The bioreactor technology uses thermophilic cyanobacteria to consume carbon dioxide emissions. Sunlight is collected using parabolic mirrors that transfer and filter the light to a series of light pipes. The light pipes channel the light into the bioreactor structure where it is distributed and radiated throughout the structure using light panels. A growth media, such as polyester, is inserted between each lighting surface. Water, containing nutrients, continuously cascades down the growth media. The organisms can be harvested for extraction and conversion into value-added carbon neutral products once they grow to maturity.
GreenShift’s pilot bioreactor is designed as a mobile demonstration platform to quantify existing benchtop testing results and to refine the design parameters for commercial-scale deployments of the technology at targeted locations.
GreenShift plans to co-locate bioreactors at corn ethanol production plants and other fermentation processes where concentrated supplies of carbon dioxide are naturally emitted and are relatively easy to capture and control.
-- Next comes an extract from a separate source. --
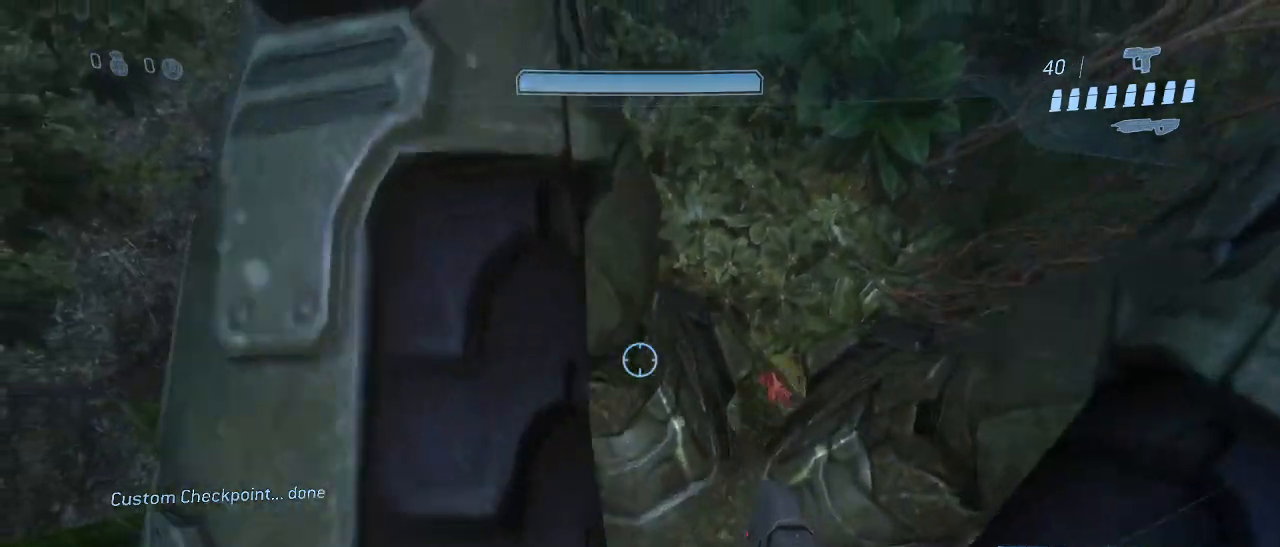
{"keys": ["shift"], "mouse": [], "events": []}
GreenShift plans to leverage its existing corn oil extraction platform and presence in the US ethanol industry to reduce capital and go-to-market costs as it brings its bioreactor technologies to market.
GreenShift currently owns and operates six biofuel-related production facilities: four corn oil extraction facilities based on GreenShift’s corn oil extraction technologies, one biodiesel production facility, and one vegetable oilseed crushing facility.
I suppose the obvious questions are the easiest answered, but where is this polyester growth media obtained? What is the source of the nutrient-enriched water? Can this process be easily ported to more pernicious sources of carbon dioxide, such as oil refineries and coal power plants?
Posted by: Scooter | 05 January 2009 at 08:58 AM
The polyester of course will be derived from oil, the product that Greens can't stand.
The time has come for Greens to stop saying no to everything.